In what is perhaps the most sophisticated DNA analysis of birds to date, McCormack and his co-authors discovered that avian genetics was unexpectedly complex, with birds that look similar far apart genetically, and birds that appear quite different in actuality very close on the family tree.

For example, the study found that raptorial birds in the hawk and falcon families are not closely related genetically.  "It's an example of natural selection acting independently on two lineages resulting in a shared appearance, but not a shared history," McCormack explained.
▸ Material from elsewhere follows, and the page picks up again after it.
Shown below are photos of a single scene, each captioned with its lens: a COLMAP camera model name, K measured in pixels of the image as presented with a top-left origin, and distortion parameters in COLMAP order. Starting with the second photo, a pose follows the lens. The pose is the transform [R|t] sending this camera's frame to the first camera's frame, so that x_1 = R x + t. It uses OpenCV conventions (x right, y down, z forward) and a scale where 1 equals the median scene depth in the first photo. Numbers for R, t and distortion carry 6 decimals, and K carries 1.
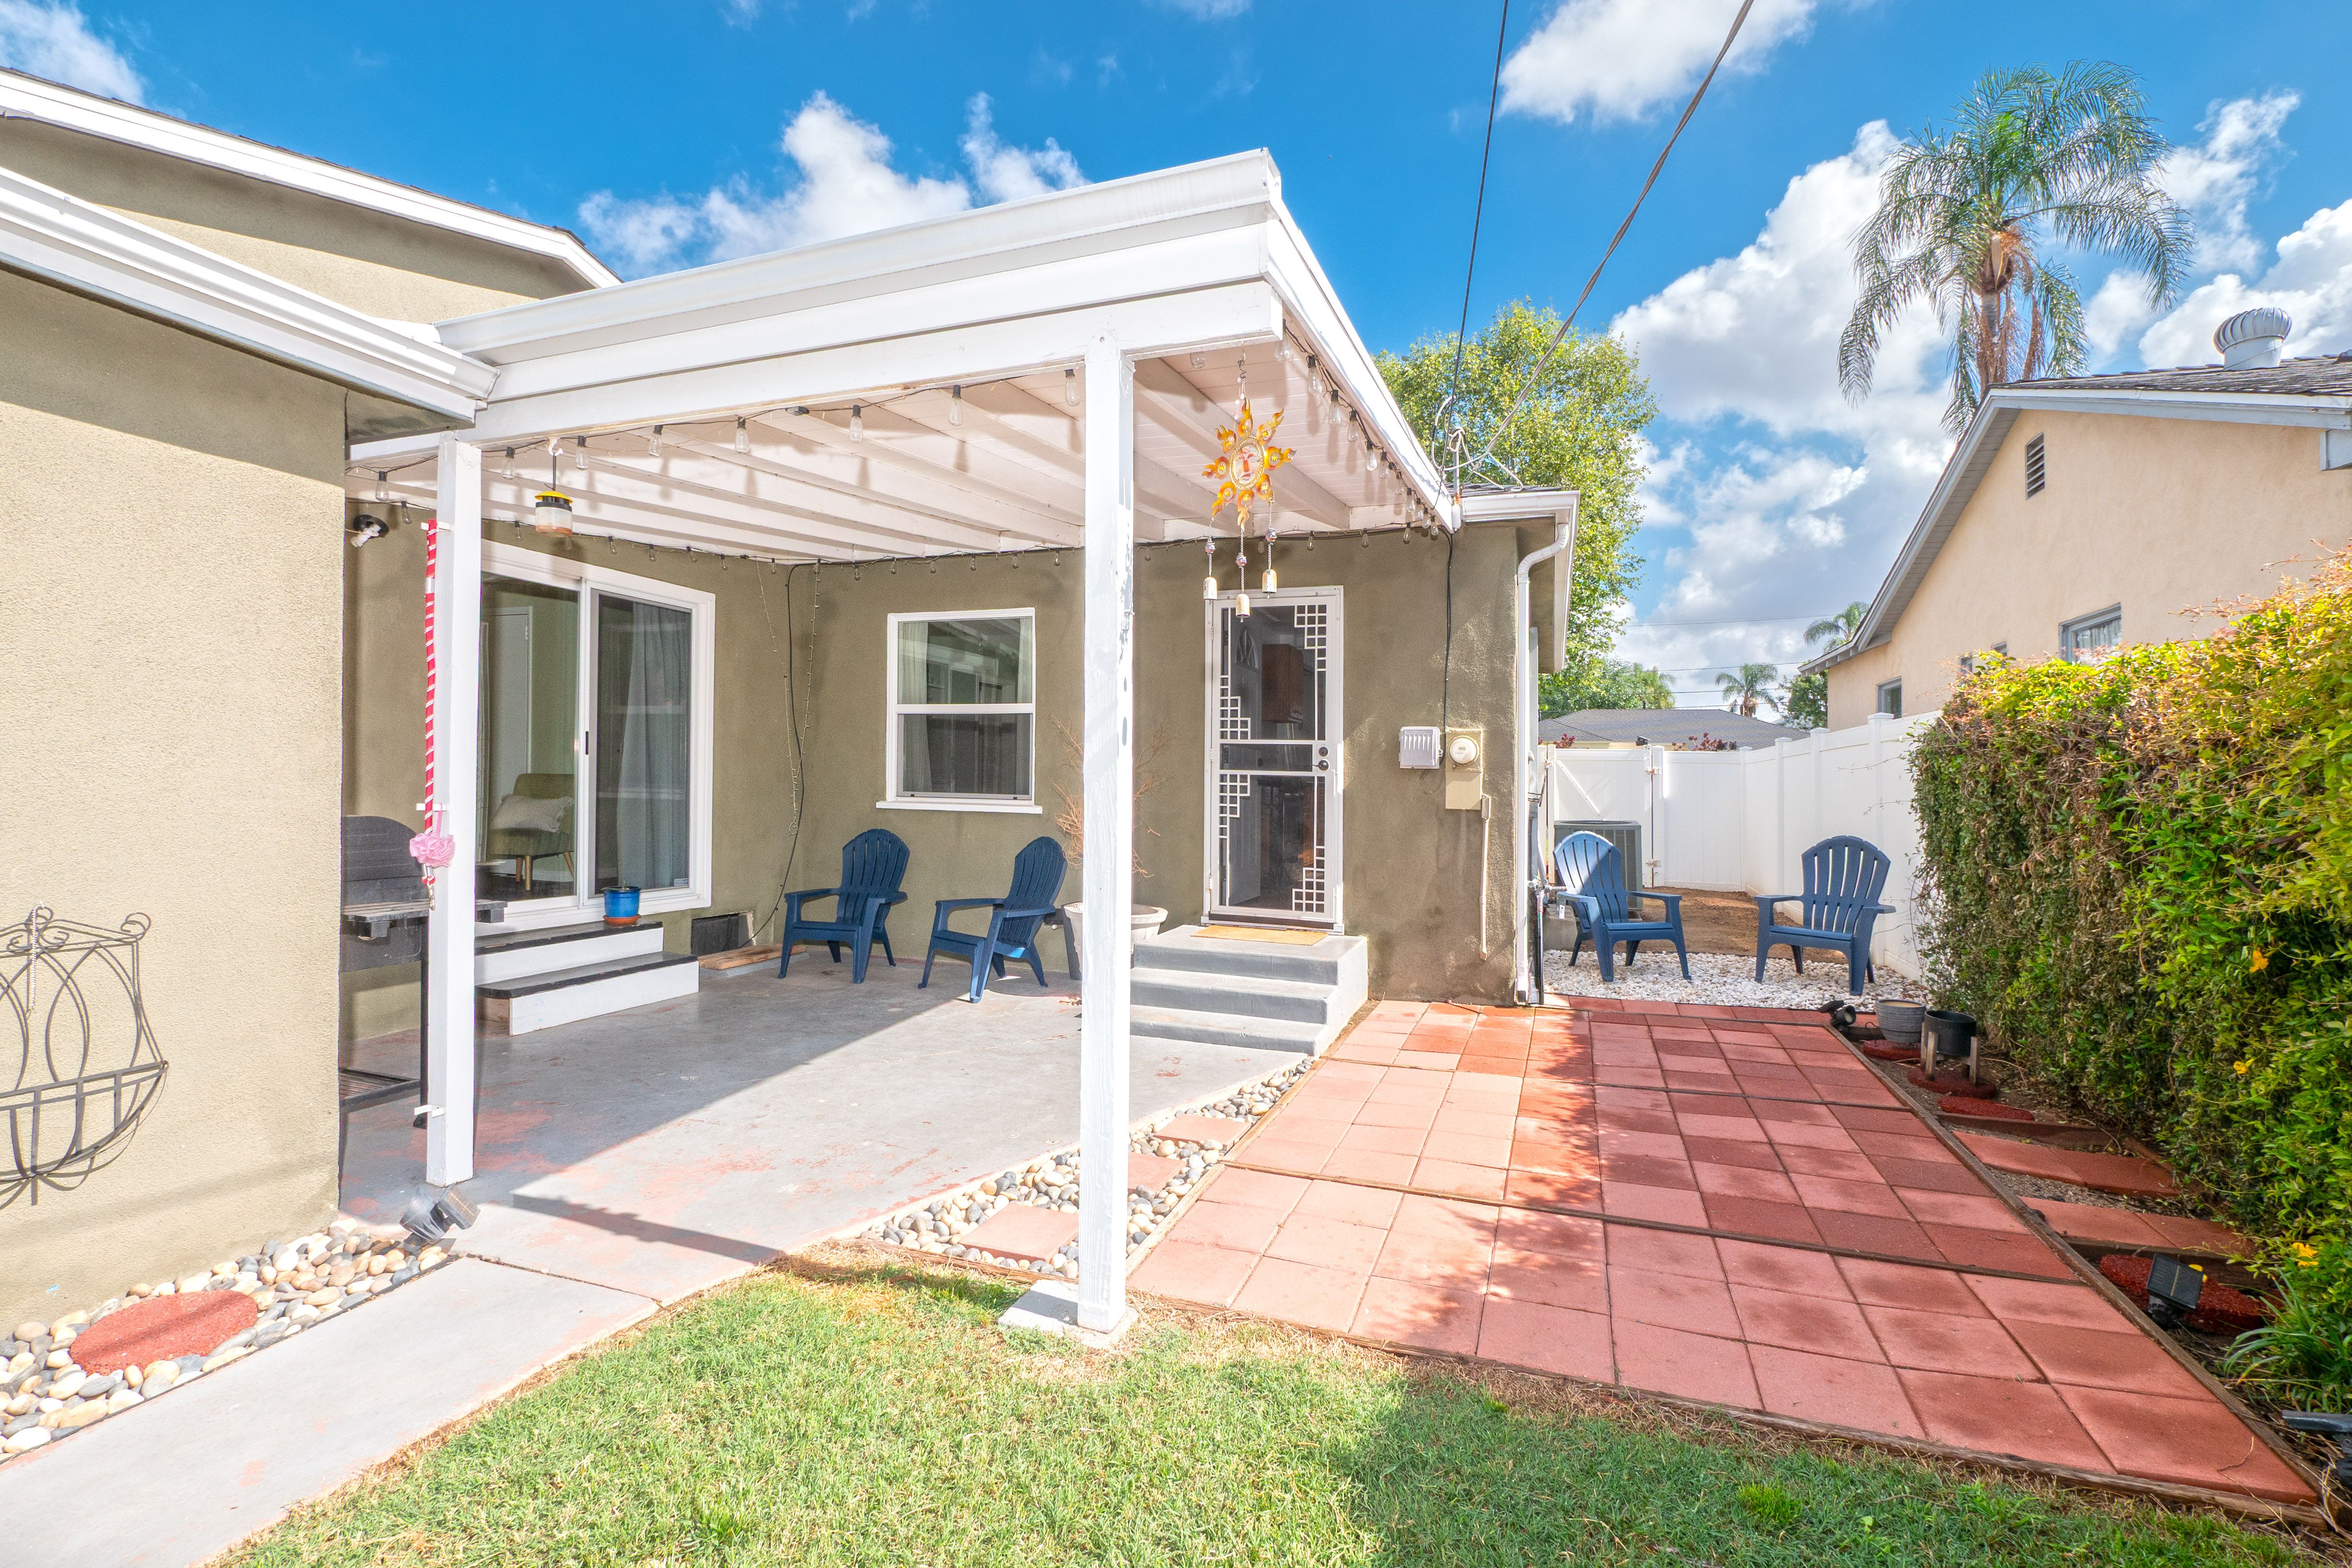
lens RADIAL K [[1034.8, 0, 1171.4], [0, 1034.8, 746.1], [0, 0, 1]] dist [0.001505, 0.012849]
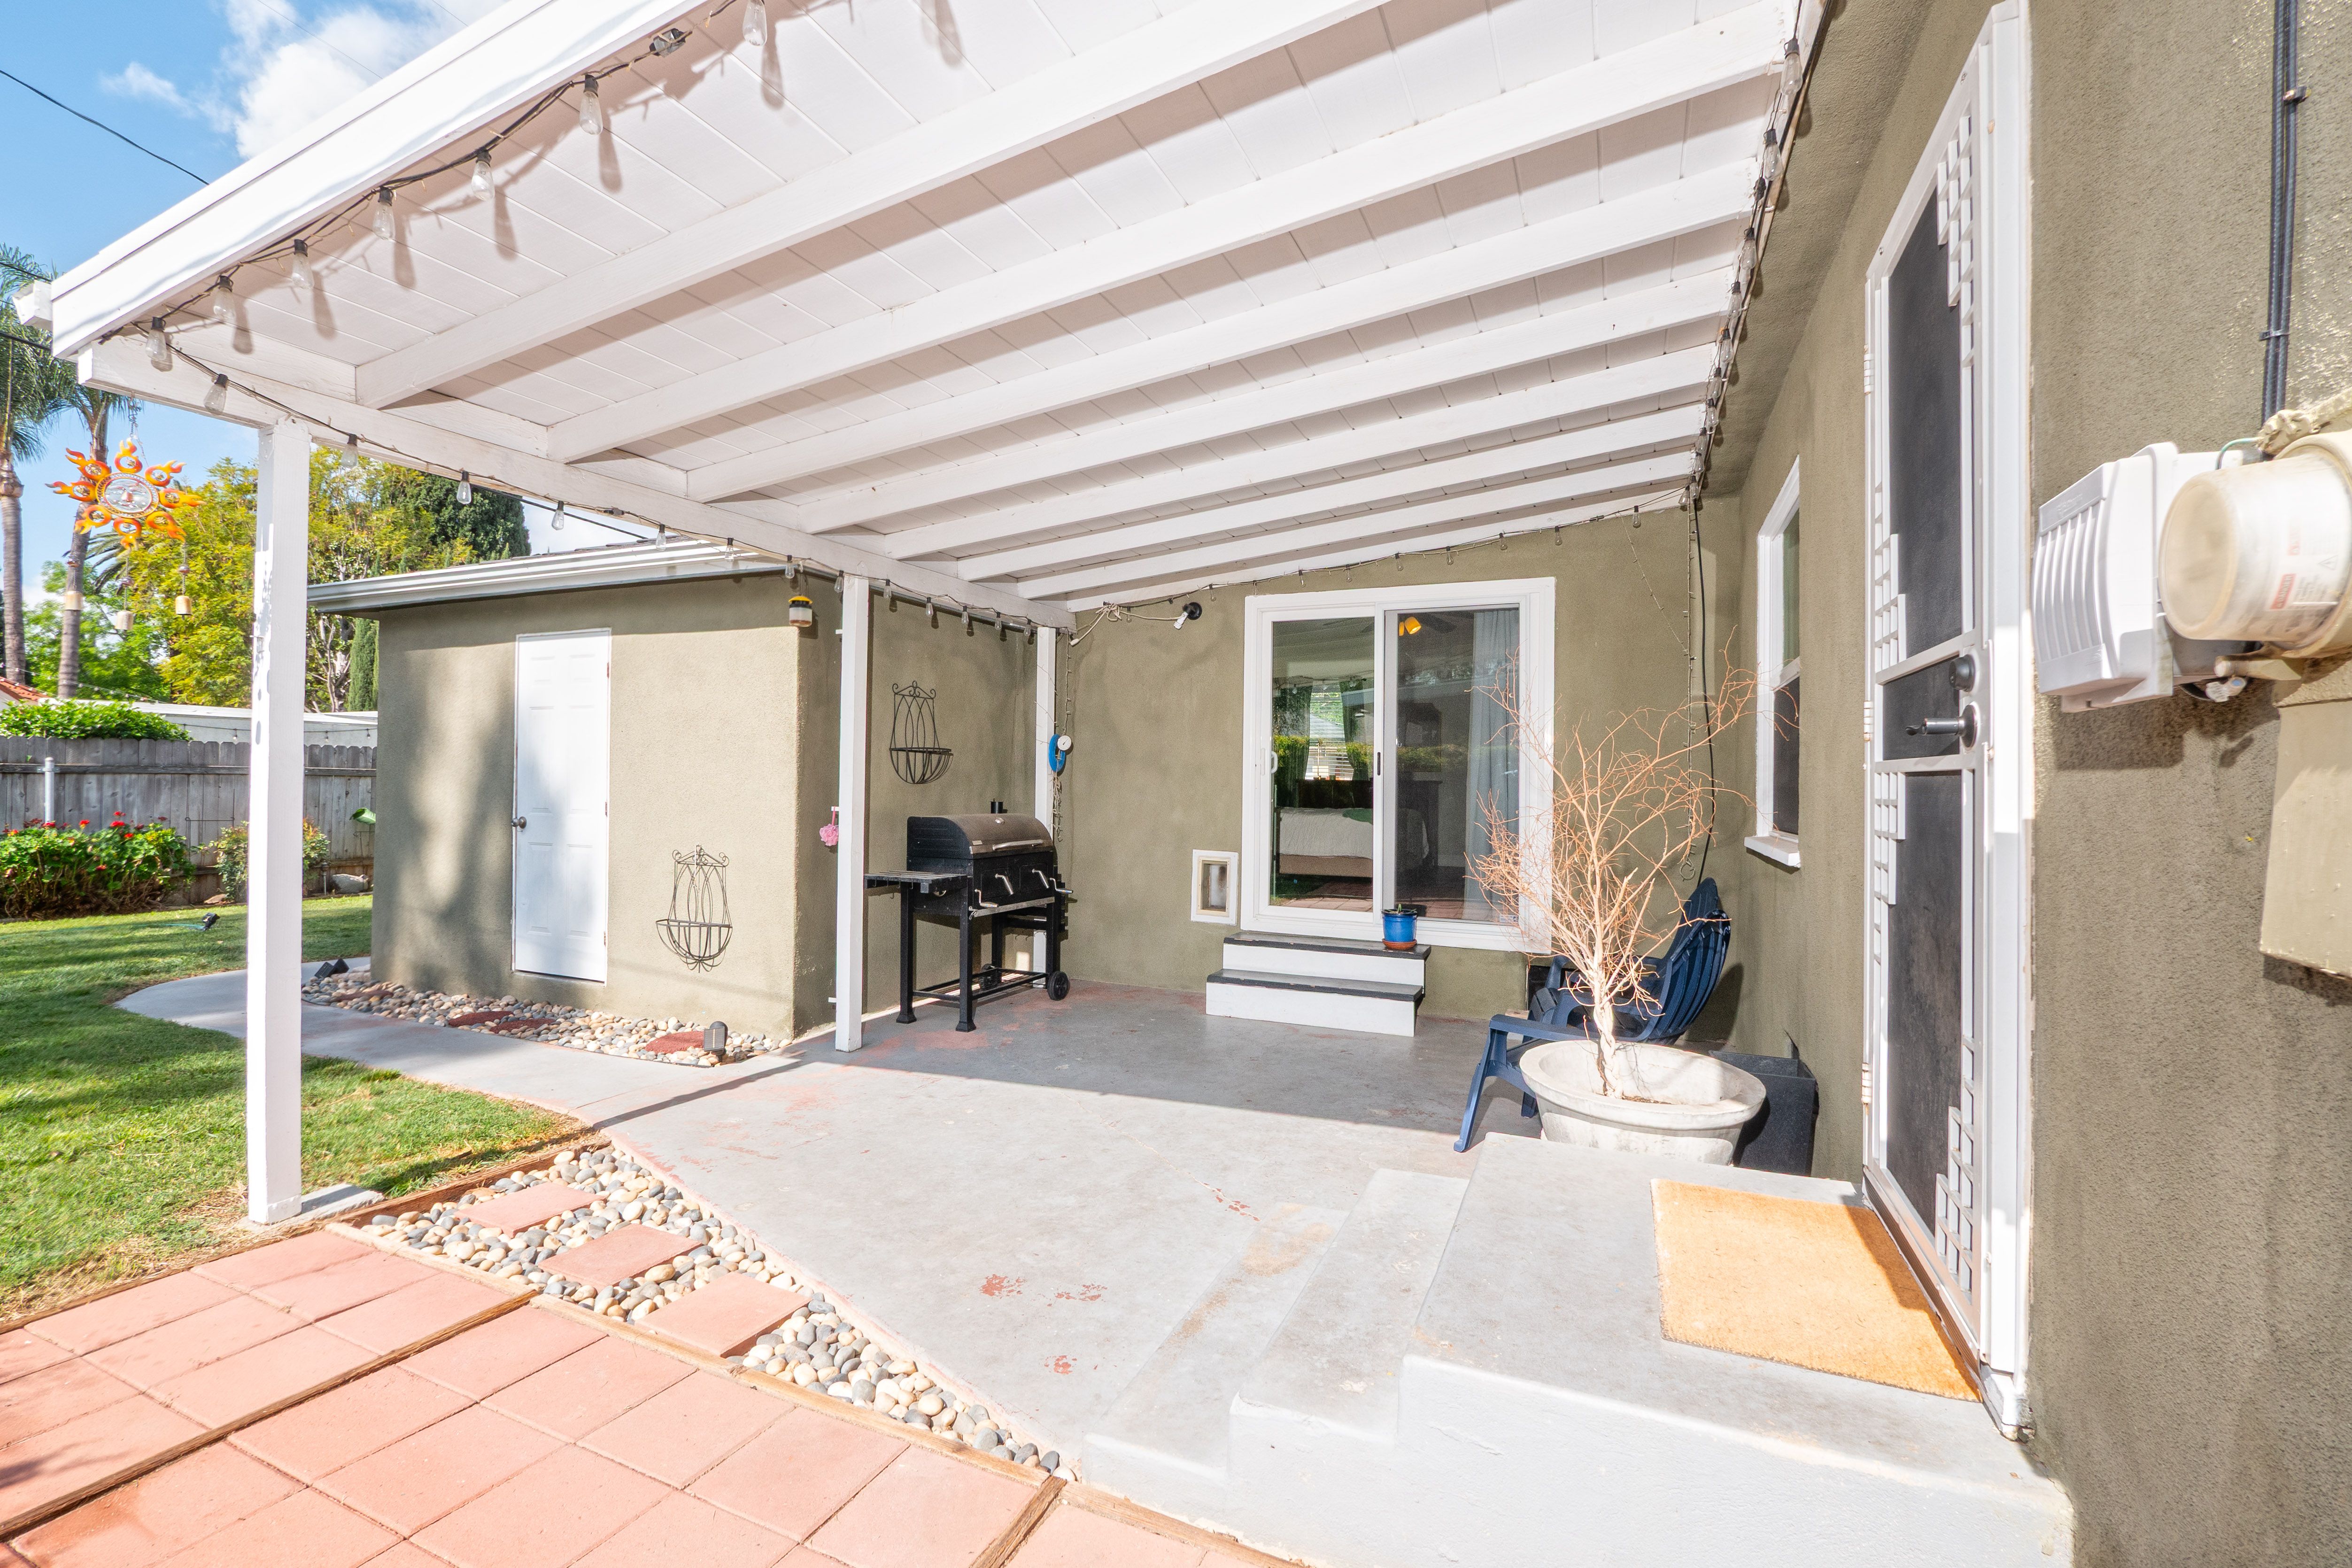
lens RADIAL K [[1004.5, 0, 1176.0], [0, 1004.5, 784.0], [0, 0, 1]] dist [0.000375, 0.000026]
pose [[-0.065059, -0.017857, -0.997722, 0.576322], [0.024417, 0.999512, -0.019481, 0.041143], [0.997583, -0.025629, -0.064591, 1.150004]]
On the other hand, McCormack’s DNA analysis found that a group of white seabirds called tropicbirds are related to a brownish, river-dwelling, Amazonian bird called the sunbittern. And a group of terrestrial birds that look almost like raptors (bustards) are closely related to a colorful group of fruit-eating arboreal birds called turacos. "Very weird," McCormack said.

In all, 33 species were examined -- including a chicken – from specimens collected by Louisiana State University.

"DNA has turned our ideas about what is and isn't closely related on its head," he added. "This is the largest data set ever applied to the problem, using new technologies for DNA sequencing. The difference is comparable to going spearfishing for DNA versus using a trawling net."

"It's the most DNA data anyone has ever thrown at this long-standing problem of bird relationships," McCormack said. "This gives us hope that even the hardest riddles about evolutionary relationships in the tree of life are ultimately solvable with DNA. One day we really will have that one tree that links all living beings."